If you thought kitchen utensils a rather narrow field, think again. This book spans history, from fire and the first cooking pots through Teflon and gas ovens to the dizzying gadgets of the modernist chefs’ kitchens. With pithy bits of science, anthropology, history and literature, Wilson gives a sense of what life in the kitchen was like for a medieval spit-turner, a Victorian pastry chef, a Fifties housewife and a caveman. Undaunted by the task of writing about the whole of history, she goes global, taking in Chinese, Japanese and Indian cuisines along the way.
The range of her sources is a delight; she gets very interested in the work of the anthropologist Professor Charles Loring Brace, a man who ‘possibly held more ancient human jaws in his hand than anyone else in the 20th century’. He argued that the human overbite is a result of table manners rather than evolution; before the knife and fork, humans had edge-to-edge bites, like apes.
Wilson explains the physics of why food sticks to pans and why chips are delicious (something called the Maillard reaction). In the memoirs of an obscure Scotsman she finds evidence that five-year-olds were acting as turnspits in the 18th century, even though, by then, it was possible to rig up a pulley system and use dogs or geese to turn the meat in front of the fire. When explaining the dangers of an open hearth, she quotes a seventh-century archbishop who decrees:
If a woman place her infant by the hearth, and the man put water in the cauldron, and it boil over and the child be scalded to death, the woman must do penance for her negligence, but the man is acquitted of blame.
One of the most charming things about this book is the way Wilson gamely conducts experiments in her own kitchen. She’s perplexed by 19th-century advice on vegetables: ‘Victorian and Regency recipes consistently tell us to boil vegetables for many, many minutes longer than we know they need.’ But after some research into rationalist thought and the examination of some grand batteries de cuisine, she manages to mount a defence of Victorian vegetables. She slowly simmers sliced carrots packed into a little pan for 45 minutes, and ‘amazingly, they still have some bite to them’.

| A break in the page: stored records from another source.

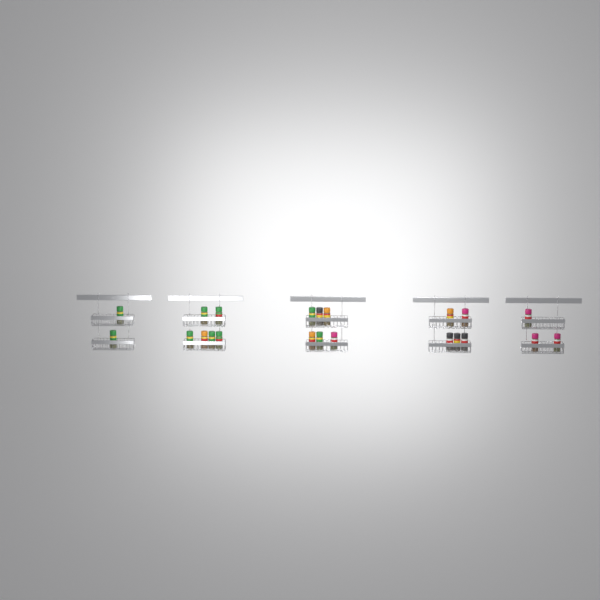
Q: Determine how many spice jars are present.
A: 22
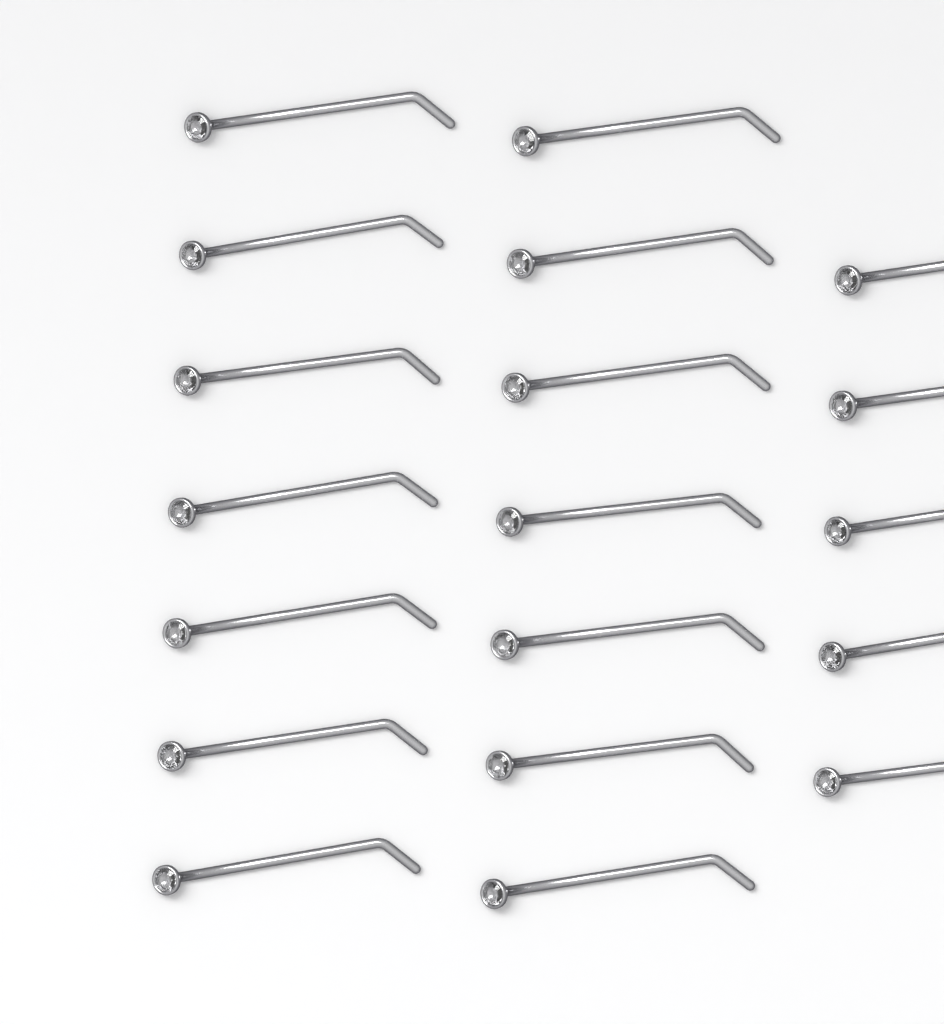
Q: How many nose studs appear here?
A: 19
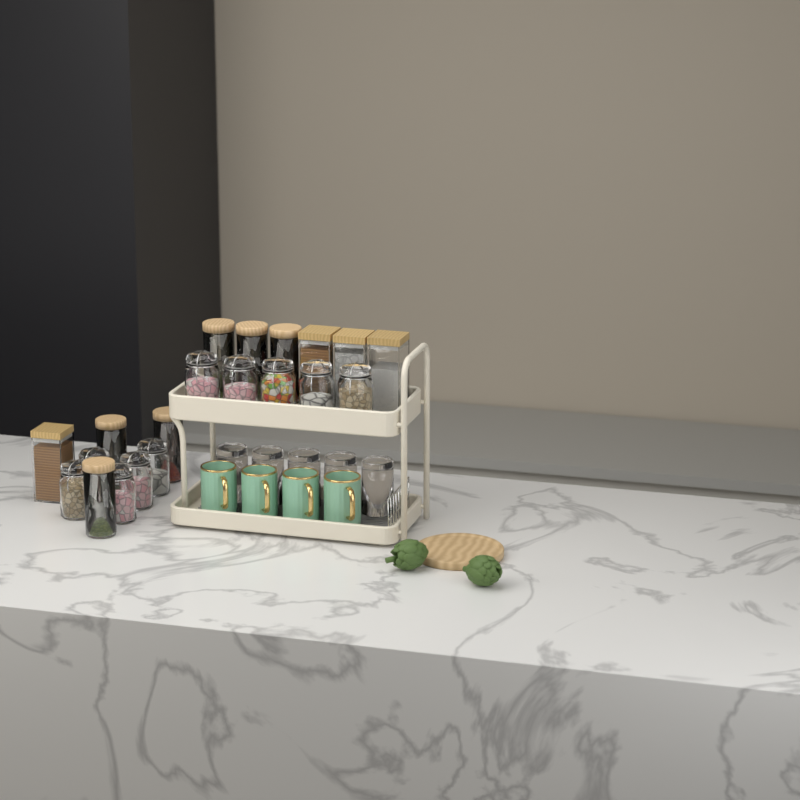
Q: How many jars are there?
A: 20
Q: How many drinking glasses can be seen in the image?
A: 5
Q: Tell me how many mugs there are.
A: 4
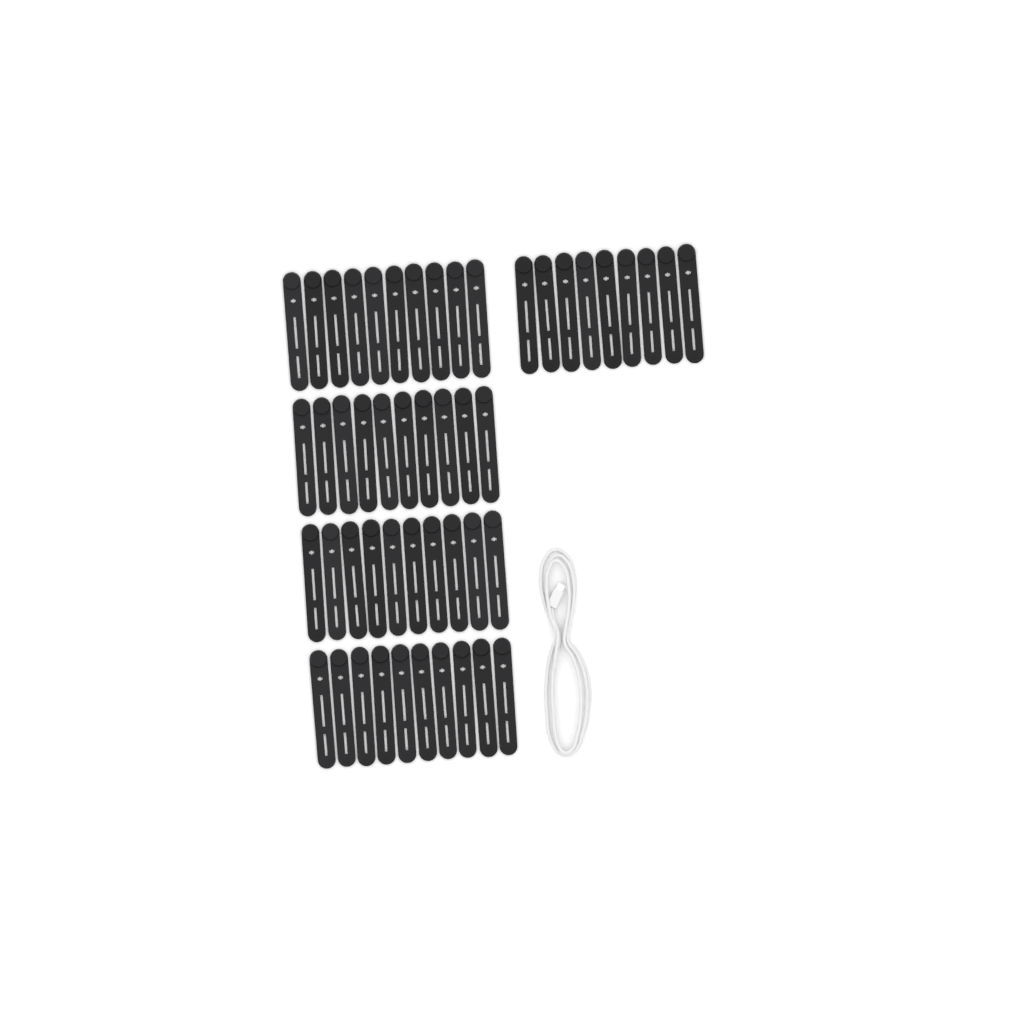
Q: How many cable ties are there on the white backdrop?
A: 49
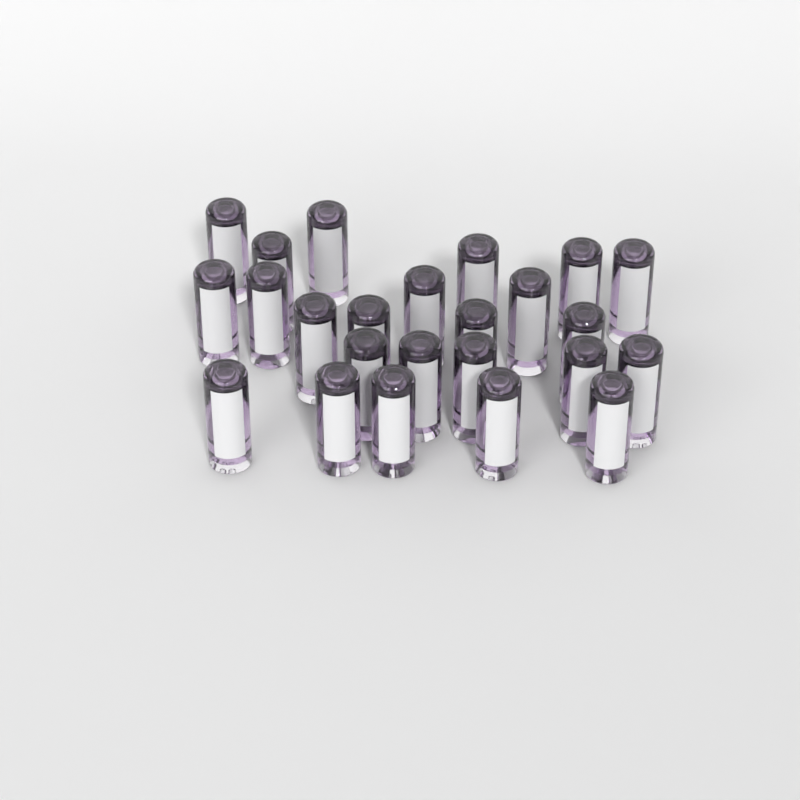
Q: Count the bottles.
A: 24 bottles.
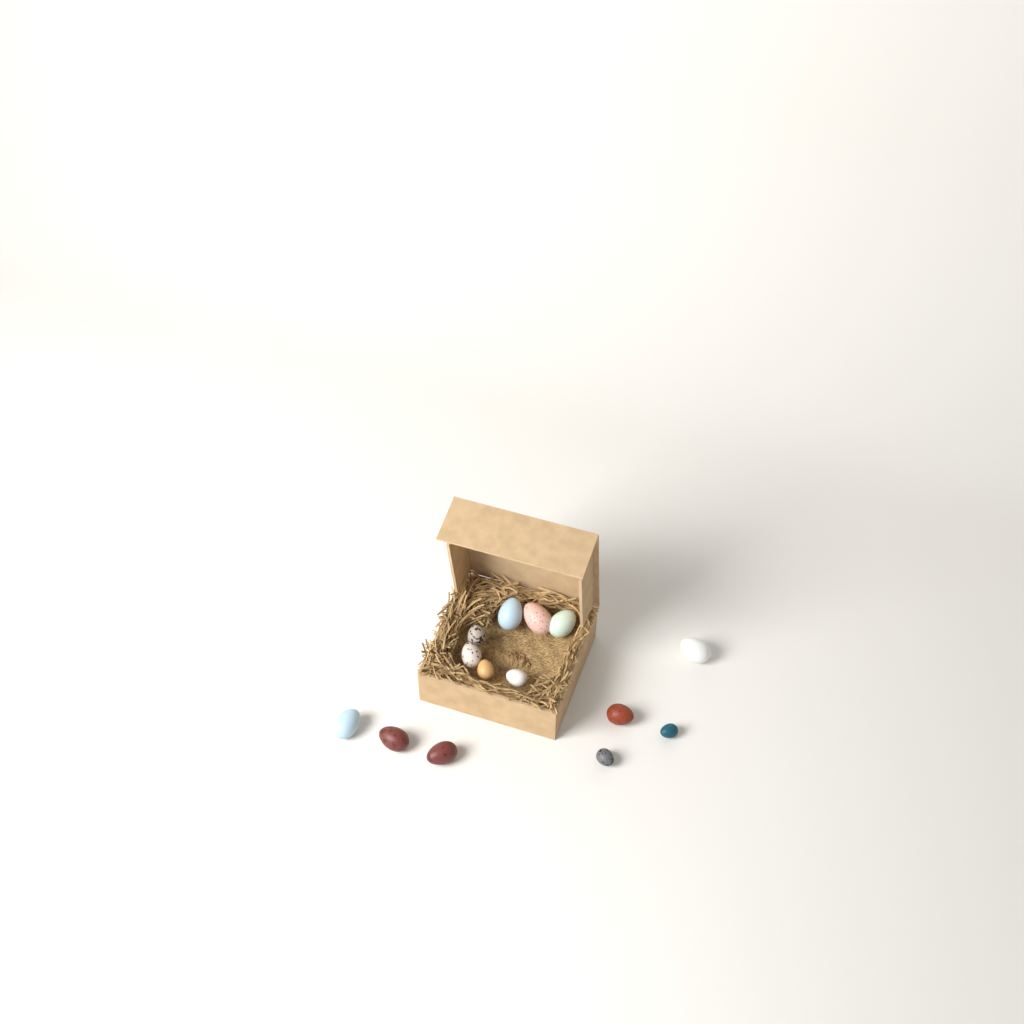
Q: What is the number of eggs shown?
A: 14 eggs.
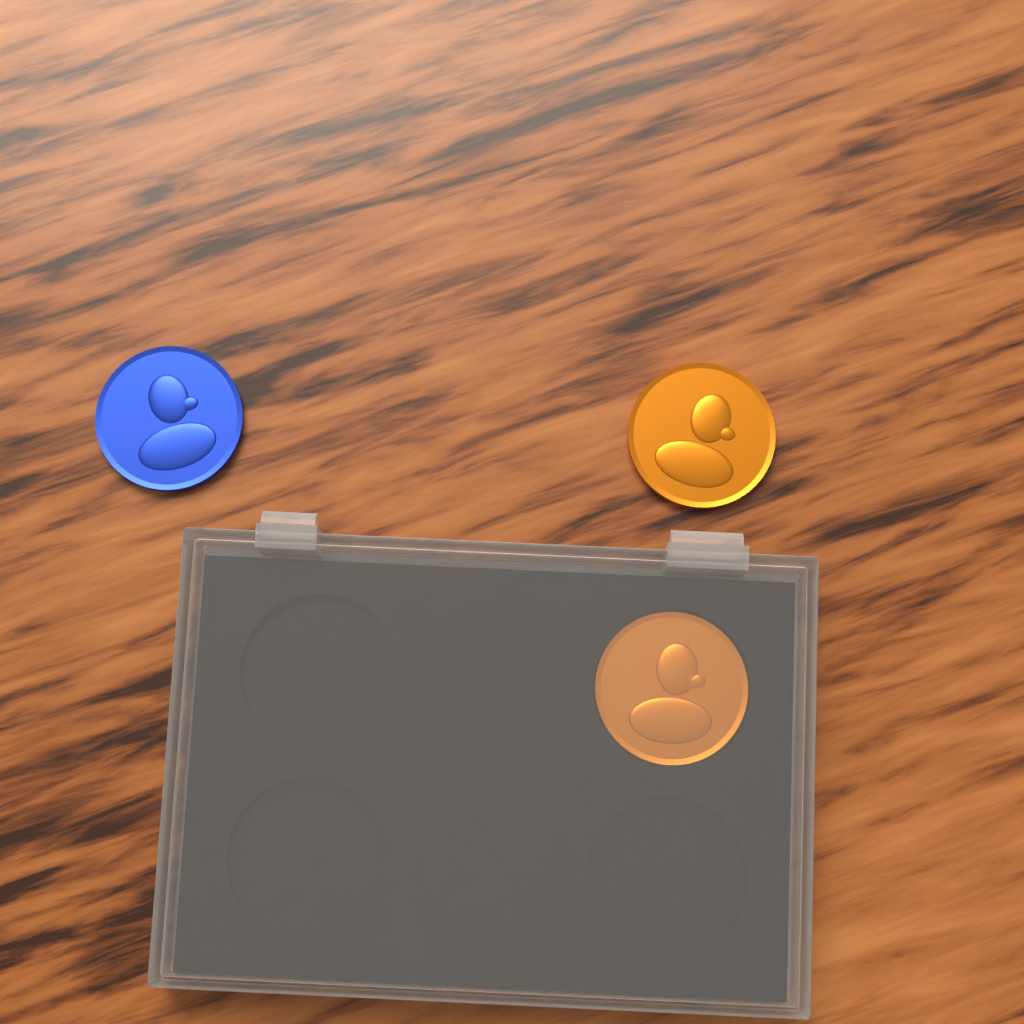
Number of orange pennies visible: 2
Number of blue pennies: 1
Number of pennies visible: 3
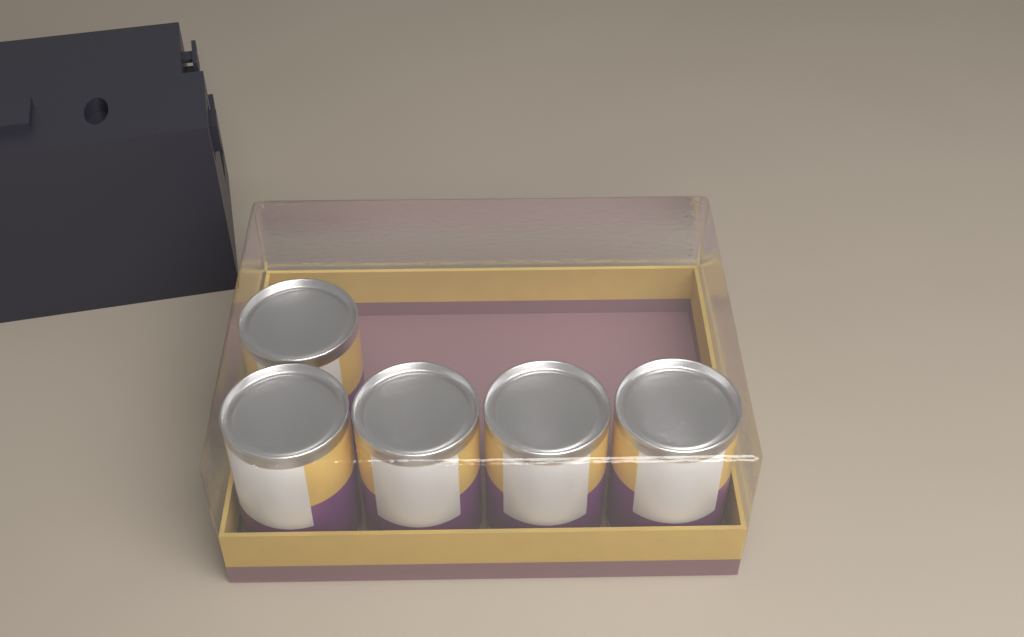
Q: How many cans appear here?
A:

Another time, she solemnly follows, to the letter, the instructions of Fannie Farmer, the queen of the American measuring system: ‘Have you ever tried to cram finely cut chives into a teaspoon and level with a knife? Don’t.’ Wilson recreates some disgusting-sounding Roman dishes, and goes to see a man called Ivan Day who teaches her how to make Renaissance quince and
marrowbone pie, 17th-century rosewater wafers and medieval gingerbread. It’s rare to read about research undertaken with such pleasure.
Food has often been sidelined in histories of technology, Wilson says, but ‘there is just as much invention in a nutcracker as in a bullet’. In this book she gives credit to the unsung heroes of food technology — it’s only since 1990 that it’s been possible to peel vegetables efficiently without hurting your hands; one man’s love of quenelles gave us the Magimix; 50 years after the invention of the can, a surgical instrument manufacturer finally came up with a can opener.
She also pays tribute to the gizmos and fads that fell by the wayside — the cider owls, the sporks and the muffineers of our forefathers. But as well as providing wry insights into the psychology of cooks down the ages, Consider the Fork is infused with a sense that every omelette, cup of coffee, meringue or tea cake is steeped in tradition and ancient knowledge, and that that is partly what makes cooking one of life’s joys.